BRANO FORNITO ->
↓↓↓

Why is it that when people are coming to represent, you know, the Palestinian issue, at the top of an interview, they have to have their humanity cross-examined, they have to present their moral credentials: “Do you condemn?” We don’t see Israeli officials being asked to condemn, and when they are, people are readily accepted by “our right to defend ourselves.” I have never seen a Western official say the sentence: Palestinians have the right to defend themselves.

Perché quando qualcuno viene a rappresentare la questione palestinese, all'inizio di un'intervista, deve veder mettere sotto esame la sua umanità e deve presentare le sue credenziali morali: “Condanni?” Non vediamo ufficiali israeliani a cui viene chiesto di condannare, e quando lo fanno, viene prontamente accettato “il loro diritto di difendersi”. Non ho mai visto un ufficiale occidentale pronunciare la frase: I palestinesi hanno il diritto di difendersi.

Se la regina è stata trattata con un po’ più di tatto rispetto alla maggior parte dei palestinesi e non le è stata posta direttamente questa domanda, l'ambasciatore palestinese nel Regno Unito, Husam Zomlot, è stato sottoposto a un interrogatorio particolarmente degradante da parte della presentatrice Kirsty Wark, durante il programma Newsnight della BBC.

Zomlot aveva appena perso sei familiari, compresi due bambini, a Gaza. Questo, tuttavia, non ha trattenuto la Wark dall'insistere affinché lui, un rappresentante dell'OLP, condannasse le azioni di Hamas. Zomlot ha mostrato un incredibile autocontrollo, mantenendo la calma nonostante il dolore.

Per chiunque conosca la storia di quella che è stata la reazione dei popoli oppressi (siano essi colonizzati da altri o trattati ingiustamente dal loro stesso Stato) alla loro oppressione, si tratta solo dell'ultimo episodio di un fenomeno di lunga durata.

Poiché l'oppressore è dominante non solo sul piano politico e materiale, ma anche su quello discorsivo, qualsiasi rifiuto di accettare i suoi termini e condizioni è visto come una dimostrazione della barbarie del popolo oppresso, rafforzando l'idea che l'oppressione sia giustificata o persino necessaria.

↑↑↑

DATI FORNITI ->
↓↓↓

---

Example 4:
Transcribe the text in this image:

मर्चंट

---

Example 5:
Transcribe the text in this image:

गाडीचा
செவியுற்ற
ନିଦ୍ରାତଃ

↑↑↑

COMPITI DA SVOLGERE ->
**a.** Puoi riscrivere tutti i record di riconoscimento del testo sostituendo "Transcribe" con "Copy" e lasciando invariato tutto il resto?
**b.** Come prosegue il brano sul trattamento dei palestinesi nelle interviste? Portalo avanti partendo dopo la sua ultima frase.

RISPOSTE AI COMPITI ->
**a.**
---

Example 4:
Copy the text in this image:

मर्चंट

---

Example 5:
Copy the text in this image:

गाडीचा
செவியுற்ற
ନିଦ୍ରାତଃ

**b.**
Nella storia recente, un esempio lampante di questo si può trovare in un’intervista all'icona dei diritti civili degli afroamericani, Angela Davis [it], risalente al 1972, quando si trovava in carcere.

In essa, la Davis esprime sconcerto per la domanda del suo interlocutore che le chiede se approva la violenza nella lotta degli afroamericani, essendo lei cresciuta in una comunità soggetta a continue violenze di stampo razzista.

Va ribadito che ciò non è una giustificazione generalizzata per qualsiasi azione di resistenza, e l'attacco del 7 ottobre ha oltrepassato la linea tracciata dal diritto internazionale. Tuttavia, l'uso del termine definisce il contesto, non la moralità.

Quando i nativi americani lottarono contro il genocidio, compirono massacri ai danni di famiglie inermi di coloni, ma il verdetto della storia chiaramente non fu che tali atrocità invalidassero la lotta contro il genocidio in sé.

Non è necessario risalire al 1948 per sottolineare la costante violenza di Israele contro i palestinesi a Gaza e altrove. È sufficiente tornare indietro di 16 anni alla decisione di porre la Striscia di Gaza sotto embargo [it].

Si è trattato di un atto di punizione collettiva, condannato dalla comunità internazionale, e le sue numerose ramificazioni costituiscono uno stato di violenza.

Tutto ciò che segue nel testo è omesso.